New Age beekeeper looks to the trees for hive health

Beekeeper looks to the trees for new hive design

SEBASTOPOL -- The life of a honey bee these days is not so sweet: nearly 50 percent of them died off last year. Take your pick of reasons: Parasites, pesticides, starvation, global warming. To that, Michael Thiele, executive director of Apis Arborea (www.apisarborea.org) in Sonoma County, adds another: housing.

For him the problem, like that of a certain former U.S. president, is boxes. 

"Something didn't feel right," Thiele said about the usual tools of the beekeeper. "I used that regular bee box that the beekeeper had given to me and there was something about it that made me wonder whether there were maybe other ways of housing bees -- other ways of beekeeping."

That was the beginning of Apis Arborea. At his home near Sebastopol, Thiele met with KPIX to talk about his organization.

"I co-founded a honeybee sanctuary in 2007. It was focused on alternatives to mainstream beekeeping. We decided we wanted to really integrate bio-mimicry and allow bees to live the way they have lived for millions of years -- which is in trees," Thiele explained.

Yes, trees. Not white boxes.

"It's really challenging to witness that conventional (beekeeping) system," Thiele continued. "Because, when you look at those boxes, you pretty much realize that they were not designed with the well-being of an animal in mind. The design originates from the 1850s but it's too cold, it's too large. An apicultural system that is commercialized and mechanized is not paying attention to the animal but really paying attention to profit and other systems. It's not at all natural. The annual mortality rate is up to 68 percent of honeybees in boxes. Imagine over 2 million hives every year! And just in the United States! And 68% of them -- over 1 million of them -- poof! Gone every year. Compare that to honeybees living in the wild and remote areas where the average lifespan is over six years." 

Asked if these data will be heartbreaking for people who keep bees and think they're doing the right thing, Thiele buried his head in his hands.

"Oh, my. Yes. Heartbreaking. Heartbreaking is exactly the right word."

Thiele's organization has designed tree nests which mimic the nest attributes and conditions of wild honeybees.

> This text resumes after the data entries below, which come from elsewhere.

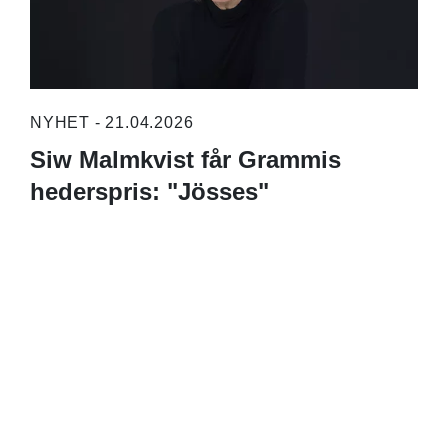
NYHET - 21.04.2026
Siw Malmkvist får Grammis
hederspris: "Jösses"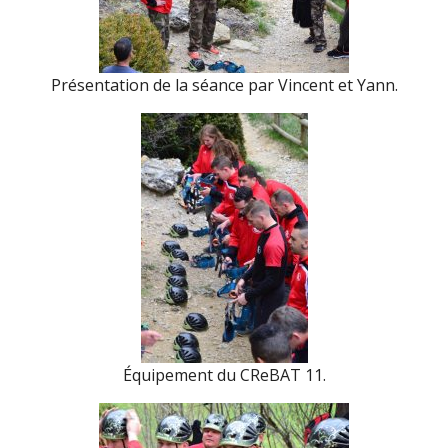
Présentation de la séance par Vincent et Yann.
Équipement du CReBAT 11.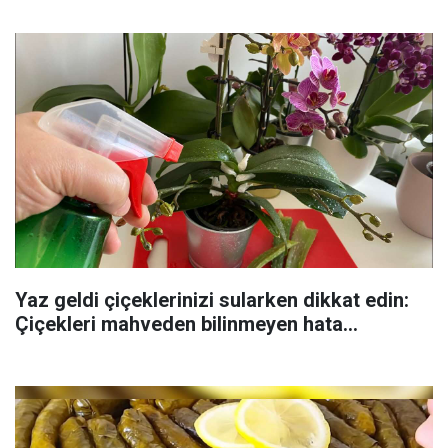
Yaz geldi çiçeklerinizi sularken dikkat edin:
Çiçekleri mahveden bilinmeyen hata...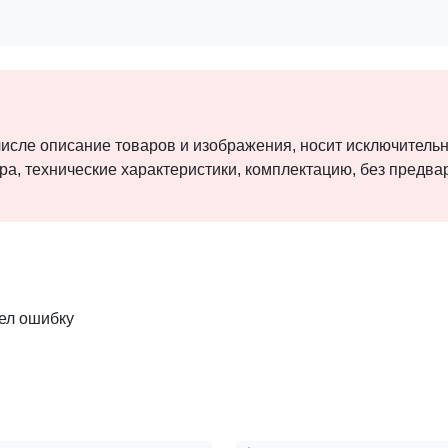
 числе описание товаров и изображения, носит исключител
ра, технические характеристики, комплектацию, без предв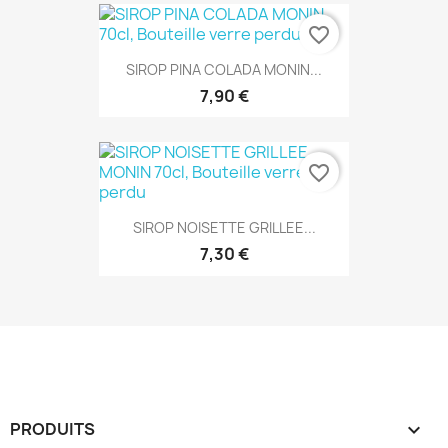
favorite_border
SIROP PINA COLADA MONIN...
7,90 €
favorite_border
SIROP NOISETTE GRILLEE...
7,30 €
PRODUITS
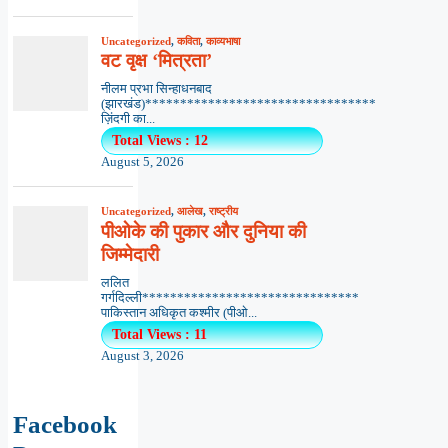
Uncategorized
,
कविता
,
काव्यभाषा
वट वृक्ष ‘मित्रता’
नीलम प्रभा सिन्हाधनबाद
(झारखंड)*********************************
ज़िंदगी का...
Total Views : 12
August 5, 2026
Uncategorized
,
आलेख
,
राष्ट्रीय
पीओके की पुकार और दुनिया की
जिम्मेदारी
ललित
गर्गदिल्ली*******************************
पाकिस्तान अधिकृत कश्मीर (पीओ...
Total Views : 11
August 3, 2026
Facebook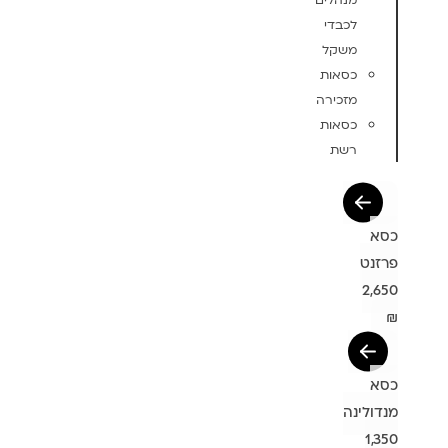
מנהלים
לכבדי
משקל
כסאות
מזכירה
כסאות
רשת
כסא
פרזנט
2,650
₪
כסא
מנדולינה
1,350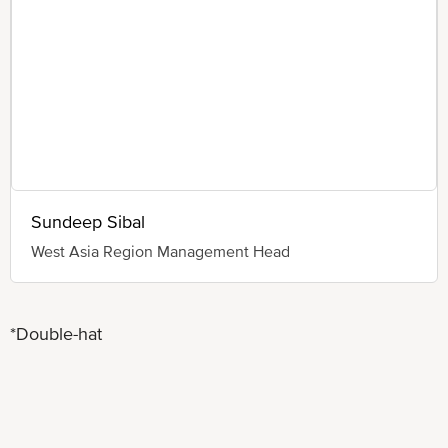
Sundeep Sibal
West Asia Region Management Head
*Double-hat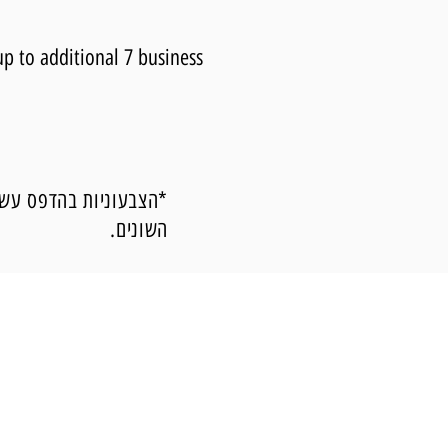
up to additional 7 business
*הצבעוניות בהדפס עשוי
השונים.
ליצירת קשר מיידי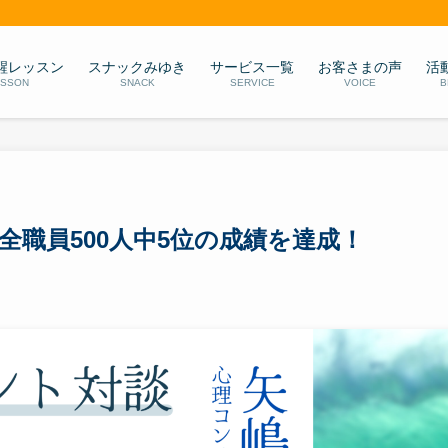
醒レッスン
スナックみゆき
サービス一覧
お客さまの声
活
ESSON
SNACK
SERVICE
VOICE
B
職員500人中5位の成績を達成！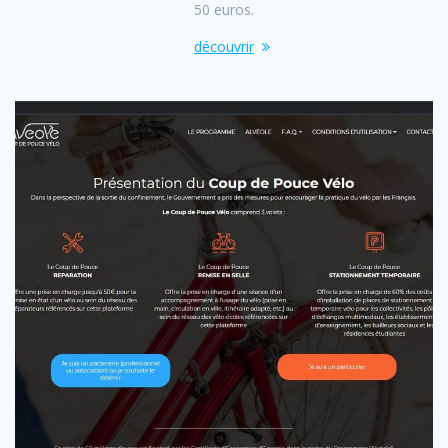
50 euros.
découvrir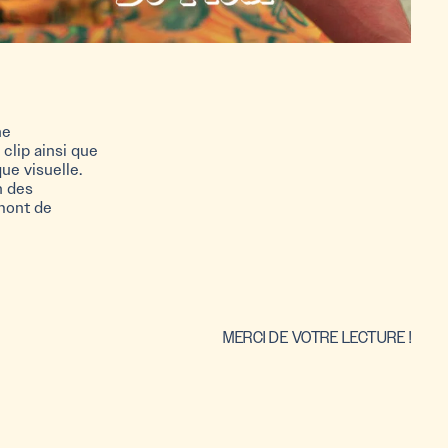
ne
clip ainsi que
ue visuelle.
n des
amont de
MERCI DE VOTRE LECTURE !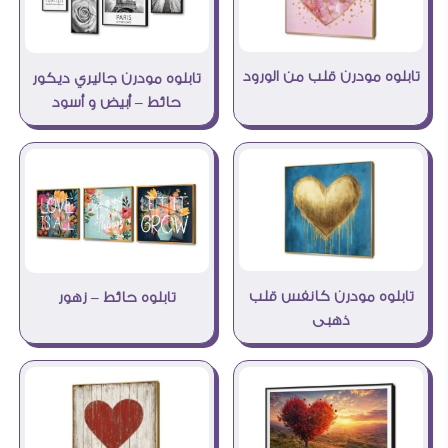
تابلوه مودرن قلب من الورود
تابلوه مودرن جاليري ديكور
حائط – أبيض و أسود
تابلوه مودرن كانفس قلب
تابلوه حائط – زهور
ذهبى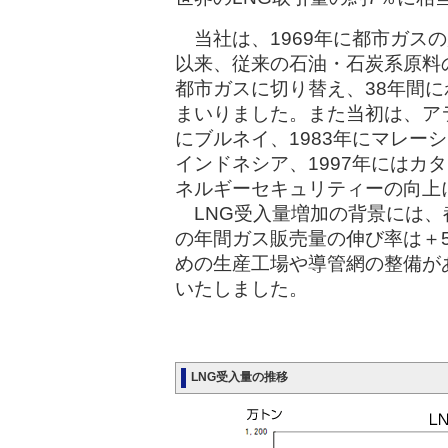
当社は、1969年に都市ガスの
以来、従来の石油・石炭系原料
都市ガスに切り替え、38年間に
まいりました。また当初は、アラ
にブルネイ、1983年にマレーシ
インドネシア、1997年にはカ
ネルギーセキュリティーの向上
LNG受入量増加の背景には、
の年間ガス販売量の伸び率は＋5
めの生産工場や導管網の整備があ
いたしました。
LNG受入量の推移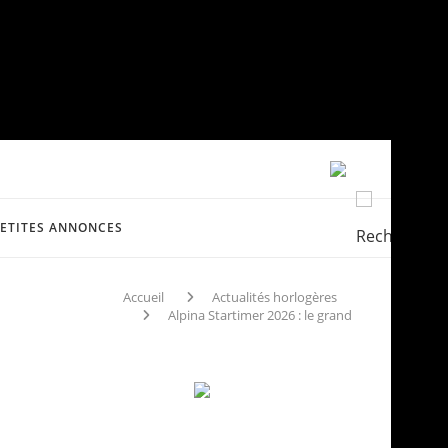
PETITES ANNONCES
Accueil
Actualités horlogères
Alpina Startimer 2026 : le grand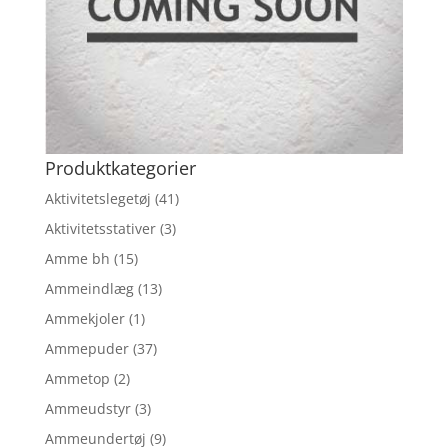
Produktkategorier
Aktivitetslegetøj
(41)
Aktivitetsstativer
(3)
Amme bh
(15)
Ammeindlæg
(13)
Ammekjoler
(1)
Ammepuder
(37)
Ammetop
(2)
Ammeudstyr
(3)
Ammeundertøj
(9)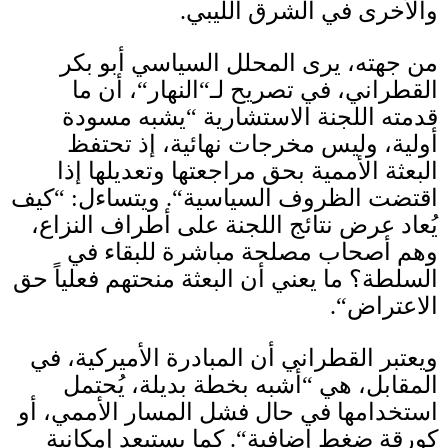
والأخرى في الشرق الليبي
.
من جهته، يرى المحلل السياسي أبو بكر
القطراني، في تصريح لـ
“
النهار
“
، أن ما
قدمته اللجنة الاستشارية
“
يشبه مسودة
أولية، وليس مخرجات نهائية، إذ تحتفظ
البعثة الأممية بحق مراجعتها وتعديلها إذا
اقتضت الظروف السياسية
“.
ويتساءل
: “
كيف
يُعاد عرض نتائج اللجنة على أطراف النزاع،
وهم أصحاب مصلحة مباشرة للبقاء في
السلطة؟ ما يعني أن البعثة منحتهم فعلياً حق
الاعتراض
“.
ويعتبر القطراني أن المبادرة الأميركية، في
المقابل، هي
“
أشبه بخطة بديلة، يُحتمل
استخدامها في حال فشل المسار الأممي، أو
كورقة ضغط إضافية
“.
كما يستبعد إمكانية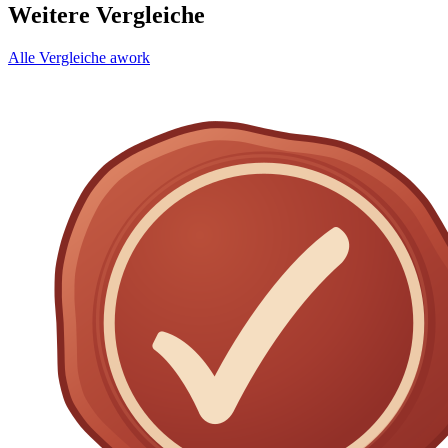
Weitere Vergleiche
Alle Vergleiche
awork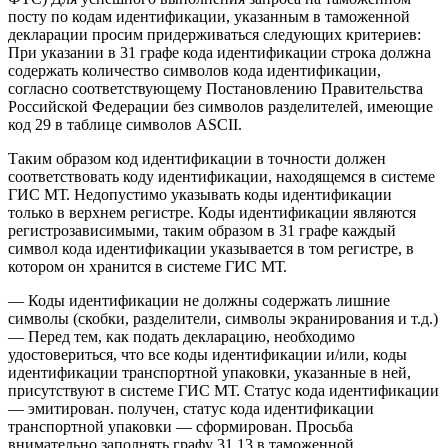
посту по кодам идентификации, указанным в таможенной
декларации просим придерживаться следующих критериев:
При указании в 31 графе кода идентификации строка должна
содержать количество символов кода идентификации,
согласно соответствующему Постановлению Правительства
Российской Федерации без символов разделителей, имеющие
код 29 в таблице символов ASCII.
Таким образом код идентификации в точности должен
соответствовать коду идентификации, находящемся в системе
ГИС МТ. Недопустимо указывать коды идентификации
только в верхнем регистре. Коды идентификации являются
регистрозависимыми, таким образом в 31 графе каждый
символ кода идентификации указывается в том регистре, в
котором он хранится в системе ГИС МТ.
— Коды идентификации не должны содержать лишние
символы (скобки, разделители, символы экранирования и т.д.)
— Перед тем, как подать декларацию, необходимо
удостовериться, что все коды идентификации и/или, коды
идентификации транспортной упаковки, указанные в ней,
присутствуют в системе ГИС МТ. Статус кода идентификации
— эмитирован. получен, статус кода идентификации
транспортной упаковки — сформирован. Просьба
внимательно заполнять графу 31.13 в таможенной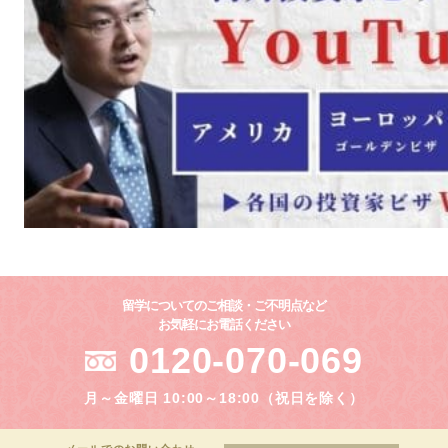
留学についてのご相談・ご不明点など
お気軽にお電話ください
0120-070-069
月～金曜日 10:00～18:00（祝日を除く）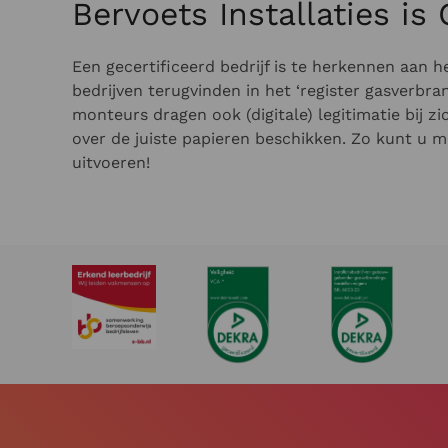
Bervoets Installaties is
Een gecertificeerd bedrijf is te herkennen aan h
bedrijven terugvinden in het ‘register gasverbran
monteurs dragen ook (digitale) legitimatie bij 
over de juiste papieren beschikken. Zo kunt u 
uitvoeren!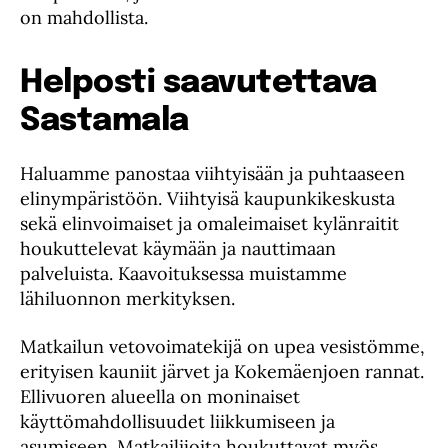
on mahdollista.
Helposti saavutettava
Sastamala
Haluamme panostaa viihtyisään ja puhtaaseen
elinympäristöön. Viihtyisä kaupunkikeskusta
sekä elinvoimaiset ja omaleimaiset kylänraitit
houkuttelevat käymään ja nauttimaan
palveluista. Kaavoituksessa muistamme
lähiluonnon merkityksen.
Matkailun vetovoimatekijä on upea vesistömme,
erityisen kauniit järvet ja Kokemäenjoen rannat.
Ellivuoren alueella on moninaiset
käyttömahdollisuudet liikkumiseen ja
asumiseen. Matkailijoita houkuttavat myös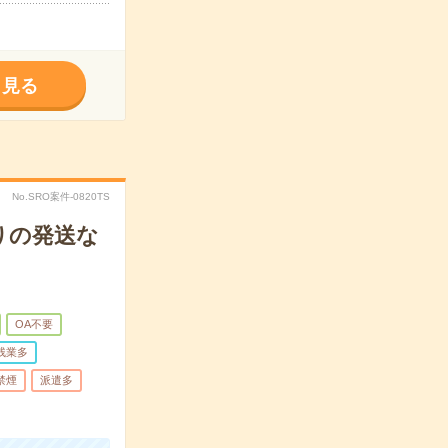
く見る
No.SRO案件-0820TS
りの発送な
OA不要
残業多
禁煙
派遣多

"We are just bringing that wisdom, that million-year-old wisdom, back into a design that also reflects their needs and that provides conditions for their well-being and survival and health," he said.

The nests are fashioned from partially hollowed-out cross-sections of logs. The process requires chisels and chainsaws and routers accompanied by plenty of grunting and sweating. The result: a borehole maybe eight inches wide running through the center of a four-foot section of log. These are dragged into the forest, hoisted dozens of feet off the ground and affixed in parallel to trees. Within a couple days, a cloud of bees had buzzed in and set up shop.

Apis Arborea has hung about 150 of the tree nests throughout Northern California and they're studying the results of the deployment.

"The goal is to go nationwide -- actually worldwide," Thiele said. "This is a large global movement that has really gained traction. We are trying to encourage others to join in and that's why we're having workshops and events -- to get the idea started that we have to change what we're doing. We actually have no choice but to change so that, together, we can transform a system that really has no future."

There was one obvious question for Thiele, who has often laid his hand on top of a thrumming throng of wriggling bees inside the nests: Do you ever get stung?

"Rarely," he replied. "The more you move with them -- with their life gestures -- the more you integrate bio-mimicry, the less they're getting upset because something is moving with them and not against them. It feels like shaking hands with your hearts, with your best friend ever." 

After seeing Thiele's devotion to bees and their well-being, you wonder if the feeling might be mutual.